Other vertebrates that shared this environment included pterosaurs such as Tendaguripterus recki, and an indeterminate dsungaripteroid, azhdarchid, and possible archaeopterodactyloid. There was also the dwarf crocodyliform Bernissartia sp., lissamphibian amphibians, paramacellodid lizards, and various small mammals, including Brancatherulum tendagurense, Allostaffia aenigmatica, Tendagurodon janenschi, Tendagurutherium dietrichi, and multiple unidentified symmetrodonts. The aquatic fauna of the region has been revealed by fossils of the actinopterygiian Lepidotes tendaguriensis and L. sp., the ray Engaibatis schultzei, and hybodont sharks like Hybodus sp., Lonchidion sp., and Sphenodus sp. The flora of the Tendaguru Formation was equally varied, with vegetation consisting of araucarians, cypresses, cycads, yews, Cheirolepidiaceae, Ginkgoaceae, and Prasinophyta. There were also dinoflagellate and Zygnemataceae algae, as well as numerous pollen and spore taxa.

In 2007, Fowler noted that a baryonychine identification for the L.? stechowi teeth would suit biogeographical models proposed at the time for spinosaur evolution and distribution, which assumed an origin for the group in the southern supercontinent Gondwana, with later spread and diversification in Europe. In 2012, Buffetaut noted that the presence of such a basal genus as Ostafrikasaurus in Africa does not necessarily indicate that spinosaurids originated there. Instead, the group may have been widespread early in its evolutionary history, with other taxa inhabiting North America, Europe, and the rest of Gondwana contemporaneously with Ostafrikasaurus. Buffetaut deemed this especially likely due to the discovery of spinosaurid fossils in Asia, which was likely separated from the other continents during much of the Late Jurassic and Early Cretaceous as Pangaea continued breaking apart, thus how the group arrived in Asia is still uncertain.

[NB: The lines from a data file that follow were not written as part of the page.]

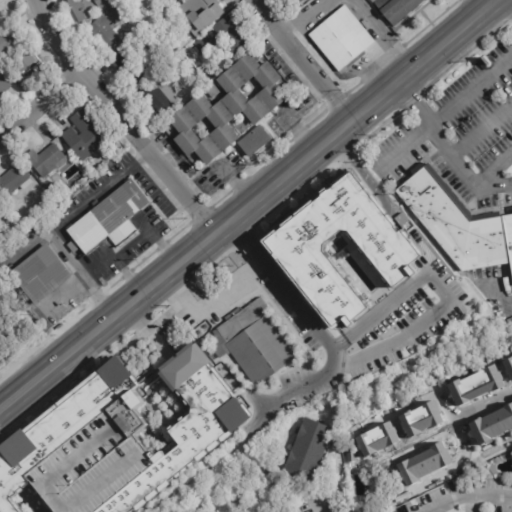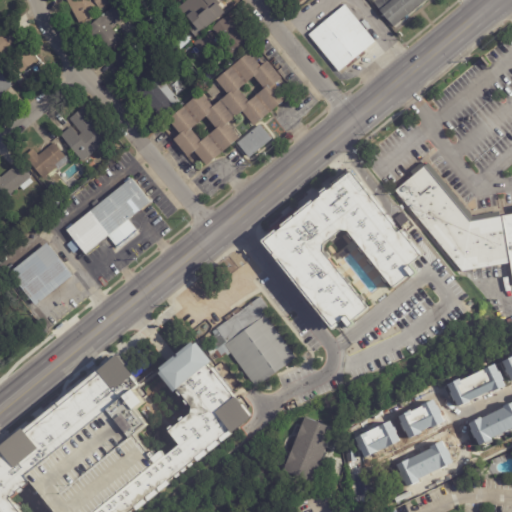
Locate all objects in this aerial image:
building: (297, 1)
building: (295, 2)
road: (510, 2)
road: (481, 4)
building: (85, 8)
building: (87, 8)
building: (396, 9)
building: (197, 10)
building: (399, 10)
building: (198, 11)
road: (348, 15)
building: (106, 27)
building: (106, 28)
building: (228, 35)
building: (229, 37)
building: (341, 38)
building: (342, 39)
building: (7, 43)
building: (204, 44)
building: (13, 52)
road: (303, 58)
building: (23, 62)
building: (130, 62)
building: (130, 64)
building: (3, 84)
building: (3, 84)
road: (472, 89)
building: (212, 92)
building: (161, 95)
building: (158, 97)
road: (40, 105)
building: (226, 109)
building: (227, 109)
road: (120, 117)
road: (483, 129)
building: (83, 135)
building: (84, 136)
building: (253, 141)
building: (253, 142)
road: (448, 146)
road: (404, 148)
building: (47, 160)
building: (44, 161)
road: (495, 170)
building: (13, 180)
building: (13, 182)
building: (54, 189)
road: (246, 204)
building: (108, 219)
building: (50, 222)
building: (109, 222)
building: (458, 224)
building: (458, 225)
road: (148, 232)
building: (343, 245)
building: (342, 247)
road: (115, 260)
road: (68, 261)
building: (40, 274)
building: (39, 275)
road: (503, 291)
road: (443, 292)
road: (62, 294)
road: (210, 303)
road: (314, 326)
building: (251, 342)
building: (251, 344)
road: (439, 393)
building: (131, 433)
building: (118, 439)
building: (308, 449)
building: (308, 449)
road: (455, 467)
road: (10, 480)
road: (28, 502)
road: (413, 510)
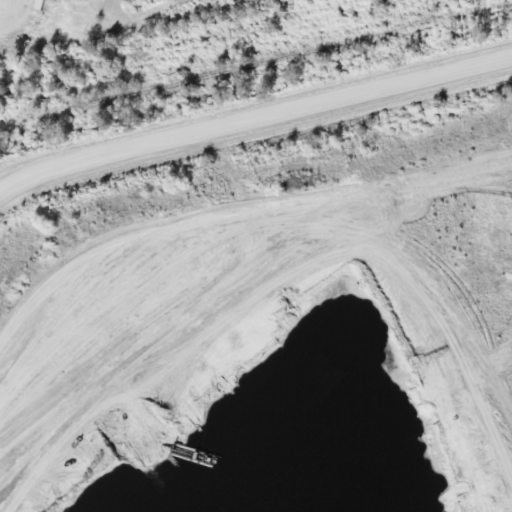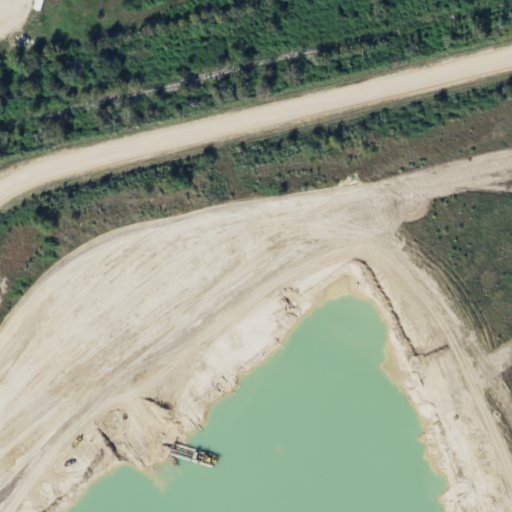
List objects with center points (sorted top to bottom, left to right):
building: (41, 4)
railway: (256, 65)
road: (254, 120)
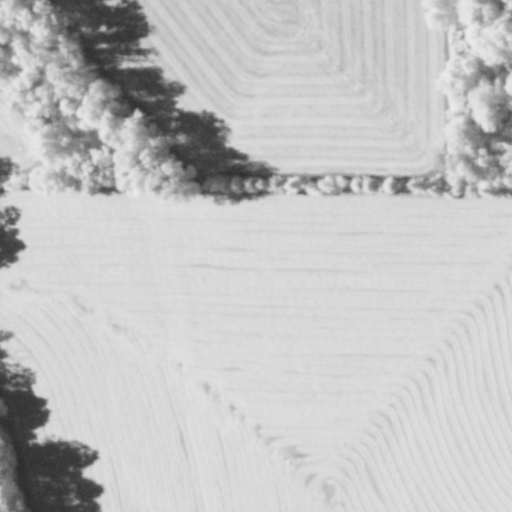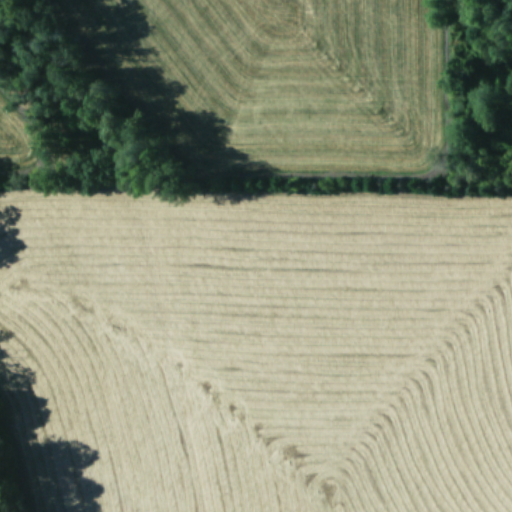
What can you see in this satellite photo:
crop: (254, 355)
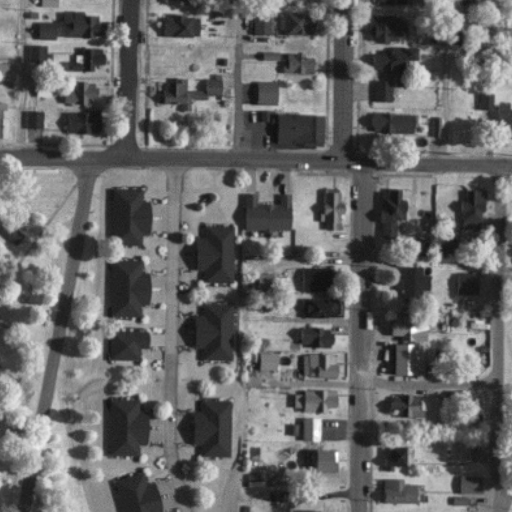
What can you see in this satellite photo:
building: (172, 1)
building: (386, 1)
building: (46, 2)
building: (259, 22)
building: (294, 22)
building: (78, 23)
building: (178, 25)
building: (385, 27)
building: (44, 29)
building: (390, 56)
building: (85, 58)
building: (295, 63)
building: (5, 70)
road: (21, 77)
road: (125, 78)
road: (238, 79)
road: (340, 81)
road: (444, 82)
building: (380, 89)
building: (187, 90)
building: (78, 91)
building: (264, 92)
building: (483, 99)
building: (503, 116)
building: (31, 117)
building: (2, 118)
building: (81, 120)
building: (389, 121)
building: (297, 128)
road: (255, 159)
building: (329, 207)
building: (388, 209)
building: (470, 209)
building: (265, 212)
building: (126, 215)
road: (41, 224)
building: (213, 252)
building: (313, 277)
building: (263, 281)
building: (410, 281)
building: (465, 282)
building: (125, 286)
park: (31, 300)
building: (318, 306)
building: (406, 327)
building: (211, 330)
road: (55, 334)
road: (168, 335)
building: (313, 336)
road: (358, 336)
road: (498, 338)
building: (124, 343)
building: (402, 357)
building: (265, 360)
building: (316, 364)
road: (428, 381)
building: (312, 399)
building: (404, 403)
building: (123, 426)
building: (308, 426)
building: (210, 427)
building: (465, 451)
building: (395, 454)
building: (322, 460)
building: (468, 483)
road: (505, 483)
building: (396, 490)
building: (135, 493)
building: (306, 510)
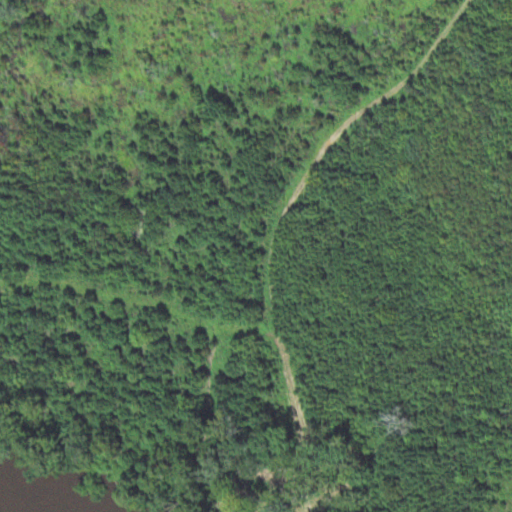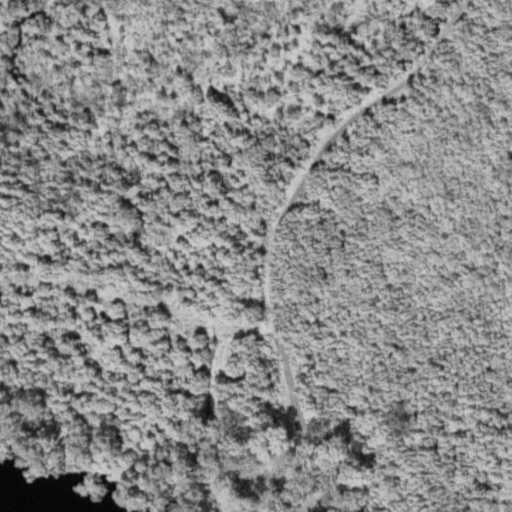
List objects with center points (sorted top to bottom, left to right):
river: (39, 495)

An early global distribution for the group was also deemed probable by authors such as Stephen Brusatte and colleagues in 2010, and Ronan Allain and colleagues in 2012, the latter having suggested that such a spread may have occurred earlier across Pangaea, prior to its breakup starting in the Late Jurassic. The palaeobiogeography of spinosaurids remains poorly understood, and was likely very complex, given discoveries in Asia and possibly Australia, as well as the resemblance between some European and Asian taxa.